(GIVEN DATA)

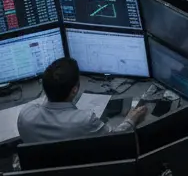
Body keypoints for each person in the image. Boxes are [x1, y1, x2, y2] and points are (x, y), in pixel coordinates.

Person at [17, 58, 147, 142]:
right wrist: (131, 120)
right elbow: (116, 138)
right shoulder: (85, 121)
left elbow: (43, 100)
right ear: (74, 90)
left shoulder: (26, 115)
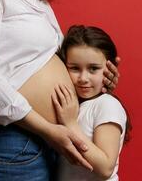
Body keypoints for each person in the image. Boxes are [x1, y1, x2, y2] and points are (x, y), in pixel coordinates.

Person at [0, 0, 120, 180]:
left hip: (50, 141)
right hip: (9, 140)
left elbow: (49, 58)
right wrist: (47, 129)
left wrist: (100, 78)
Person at [52, 25, 131, 181]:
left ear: (110, 69)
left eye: (93, 69)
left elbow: (105, 168)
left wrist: (71, 124)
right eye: (74, 68)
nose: (83, 78)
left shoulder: (107, 105)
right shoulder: (76, 105)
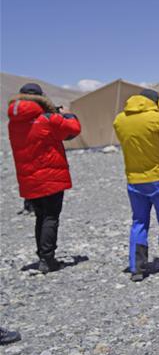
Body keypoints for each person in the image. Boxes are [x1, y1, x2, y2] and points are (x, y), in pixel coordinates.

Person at [7, 83, 82, 273]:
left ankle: (42, 255)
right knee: (51, 217)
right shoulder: (47, 119)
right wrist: (68, 115)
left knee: (40, 217)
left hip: (28, 178)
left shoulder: (13, 122)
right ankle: (48, 259)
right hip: (51, 176)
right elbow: (73, 130)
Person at [113, 89, 159, 280]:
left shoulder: (120, 119)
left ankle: (137, 267)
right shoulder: (155, 118)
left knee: (139, 222)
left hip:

(End GIVEN DATA)

▸ **ABOUT THIS TASK**
Write out, word for word, the lines from the start of the data through the one holding "left shoulder: (26, 115)". Omit pictures.

▸ **ANSWER**
Body keypoints for each person in the image. Boxes are [x1, y1, x2, y2] and points are (x, y), in pixel coordinates.

Person at [17, 58, 147, 142]:
right wrist: (131, 120)
right elbow: (116, 138)
right shoulder: (85, 121)
left elbow: (43, 100)
right ear: (74, 90)
left shoulder: (26, 115)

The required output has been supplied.